--- TEXT ---
Numerical mathematics is concerned with the development and analysis of efficient algorithms for the solution of mathematical problems, like those arising in natural sciences and engineering, and has thus always played an important role in applications. The larger field of scientific computing has emerged from the mutual interplay of numerical mathematicians and external users. Aiming at the simulation and optimization of reallife processes, scientific computing combines numerical mathematics with mathematical modeling and adavanced computations.

Berlin has joined this worldwide process, starting in 1986 with the foundation of ZIB and continuing over the years by a well-coordinated hiring policy at all three universities. A major success has been the DFG Research Center MATHEON, which – since its founding in 2002 – has established a close network of research groups in scientific computing at the three universities as well as WIAS and ZIB. Two research schools also focus on
interdisciplinary research in numerical mathematics and scientific computing – the IMPRS Computational Biology and Scientific Computing (2004–) and the Helmholtz research school GeoSim for Explorative Simulation in Earth Sciences (2010–).

--- EXTRACTED RECORDS ---
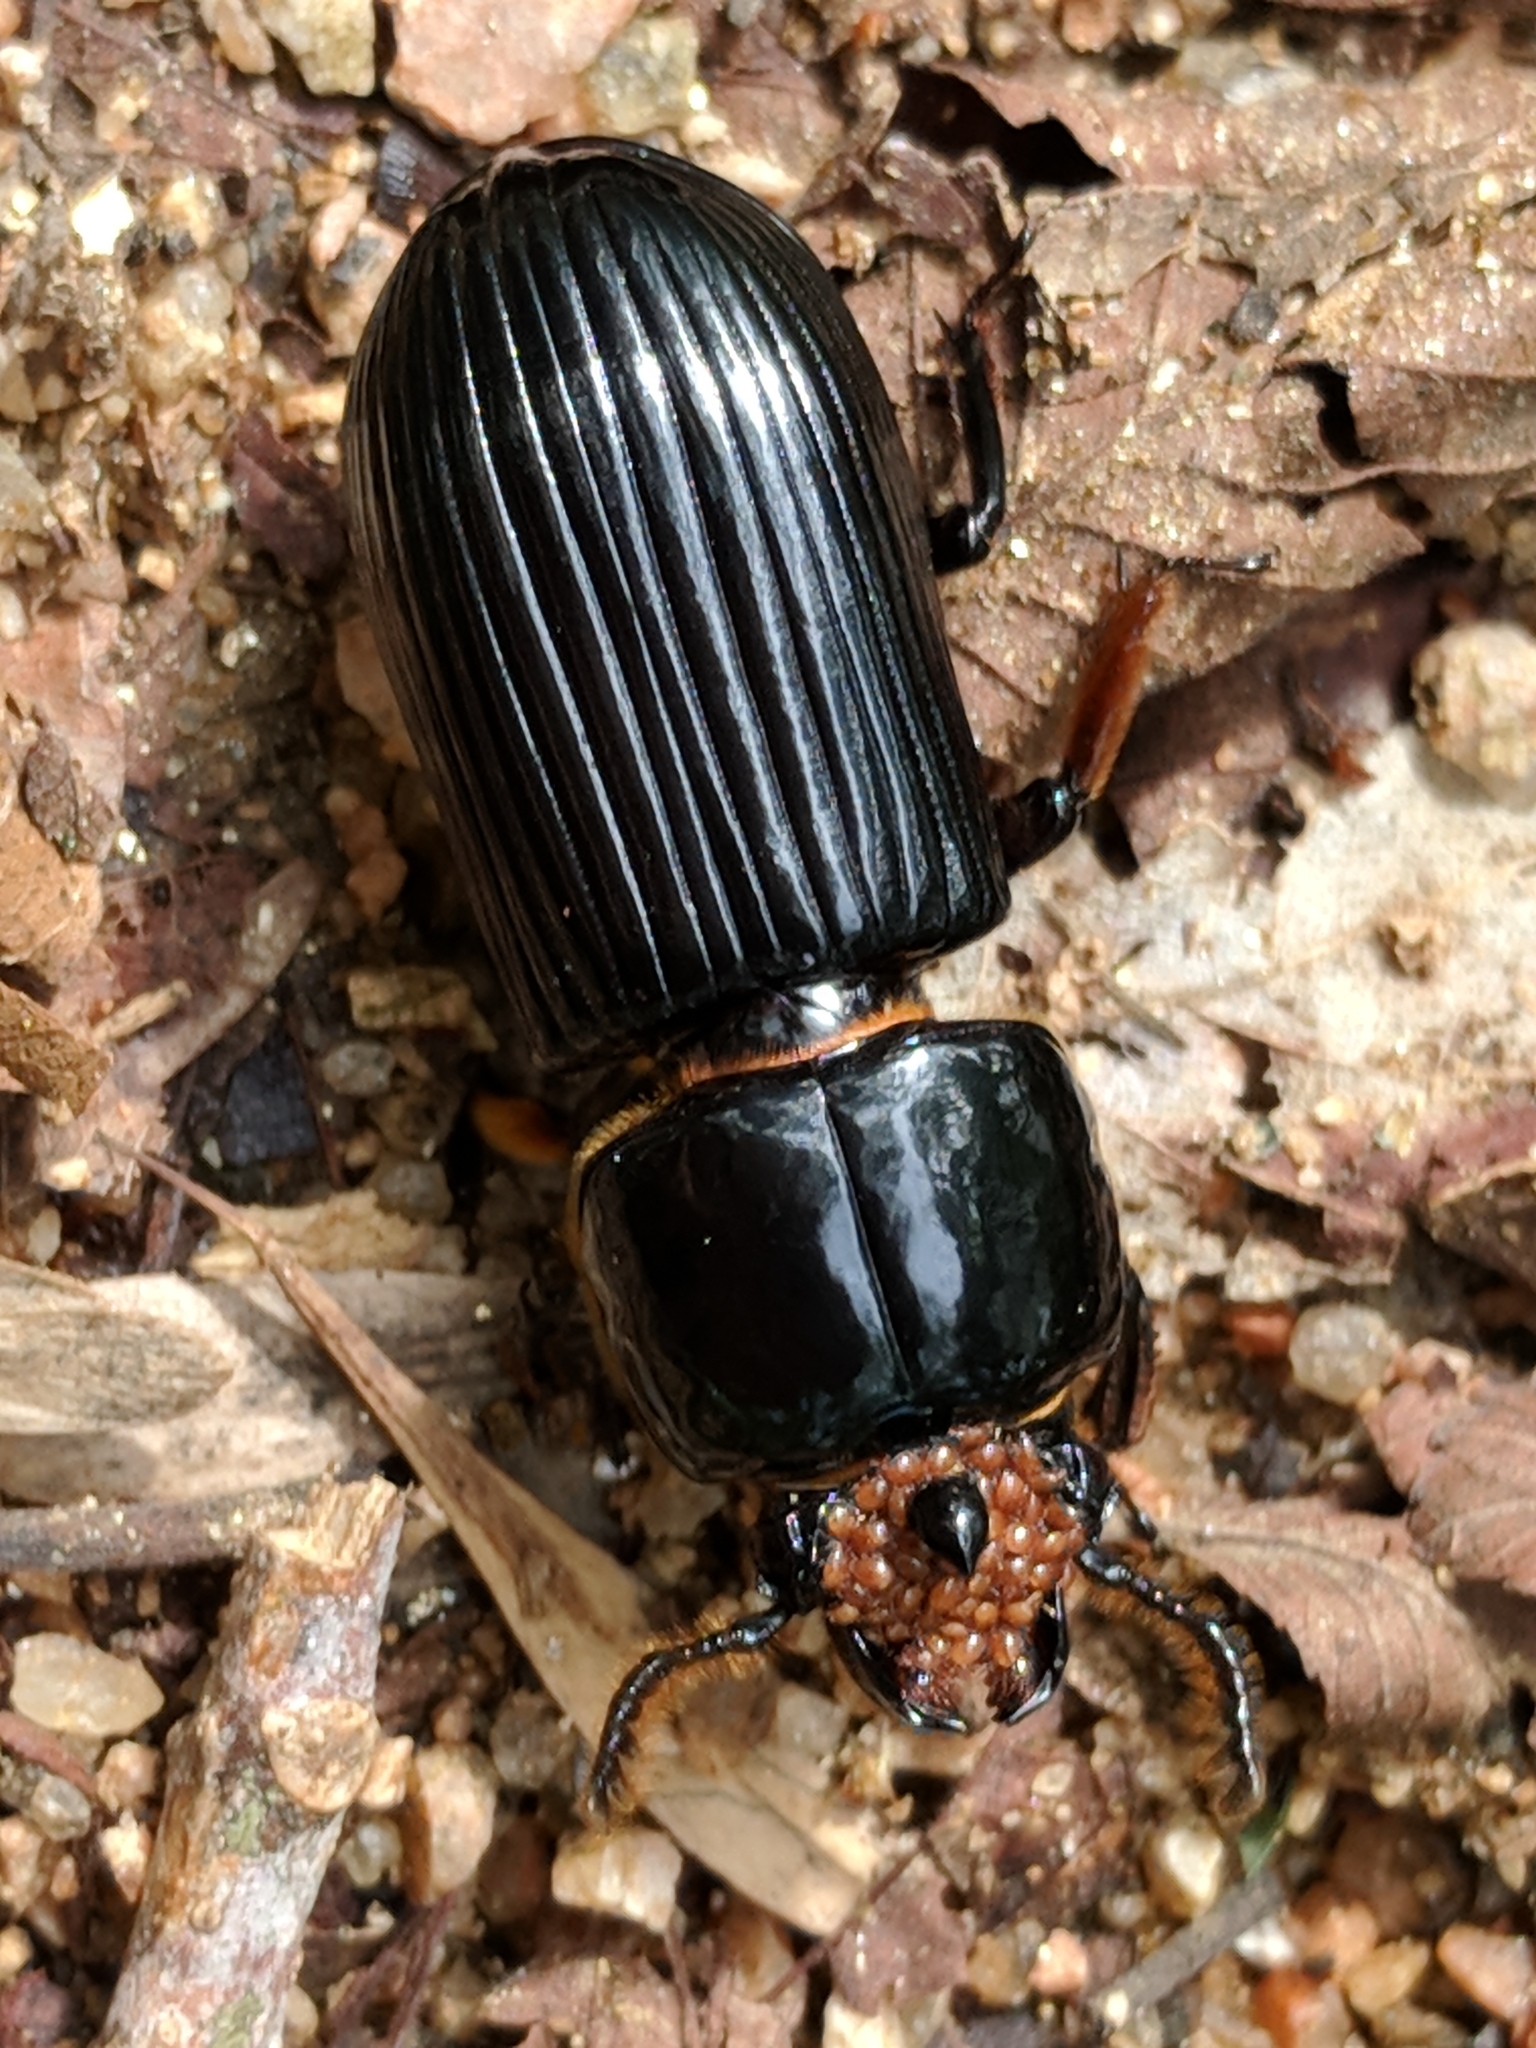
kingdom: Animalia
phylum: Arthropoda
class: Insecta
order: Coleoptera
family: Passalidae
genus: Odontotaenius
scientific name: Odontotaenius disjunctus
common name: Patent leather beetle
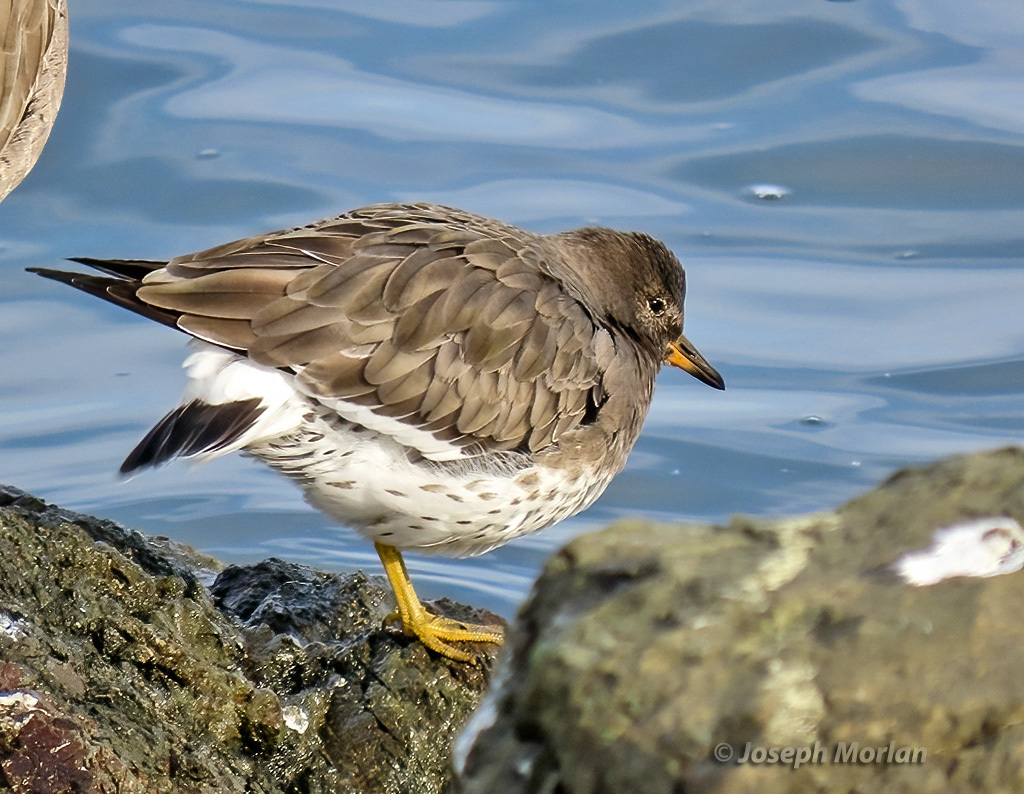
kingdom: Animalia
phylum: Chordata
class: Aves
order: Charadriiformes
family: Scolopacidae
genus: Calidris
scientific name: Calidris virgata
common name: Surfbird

* * *

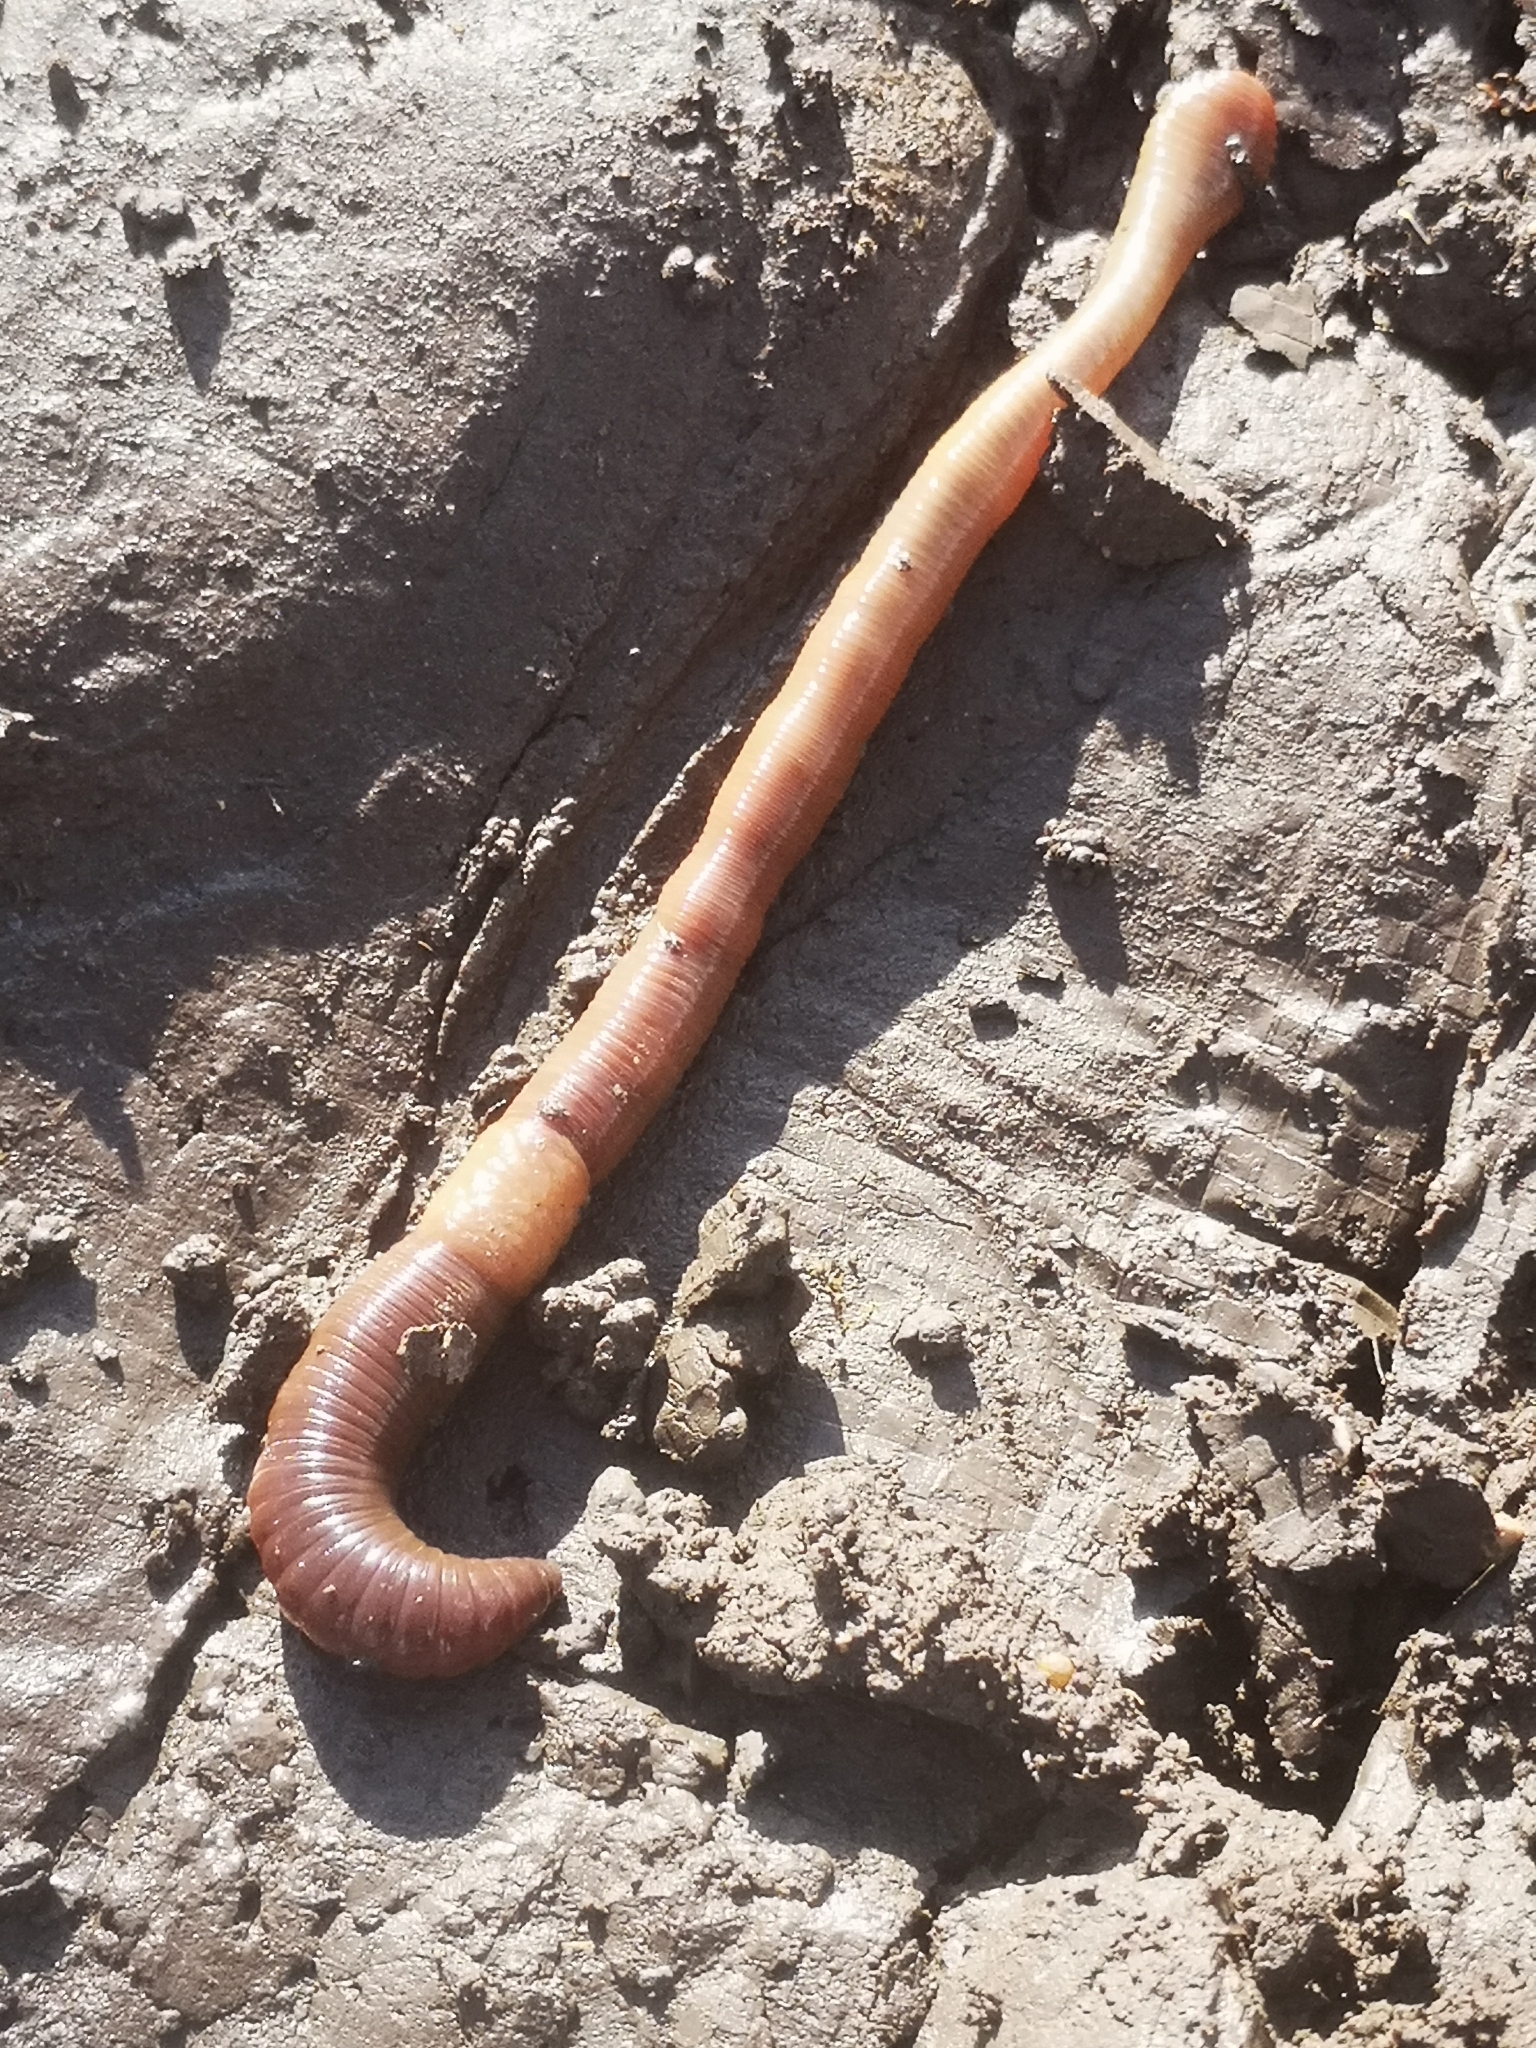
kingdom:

--- AIM OF THE EXERCISE ---
Retype the portion of the scientific computing text above that lies between "Numerical mathematics is" and "and adavanced computations.", inclusive.

--- TASK SOLUTION ---
Numerical mathematics is concerned with the development and analysis of efficient algorithms for the solution of mathematical problems, like those arising in natural sciences and engineering, and has thus always played an important role in applications. The larger field of scientific computing has emerged from the mutual interplay of numerical mathematicians and external users. Aiming at the simulation and optimization of reallife processes, scientific computing combines numerical mathematics with mathematical modeling and adavanced computations.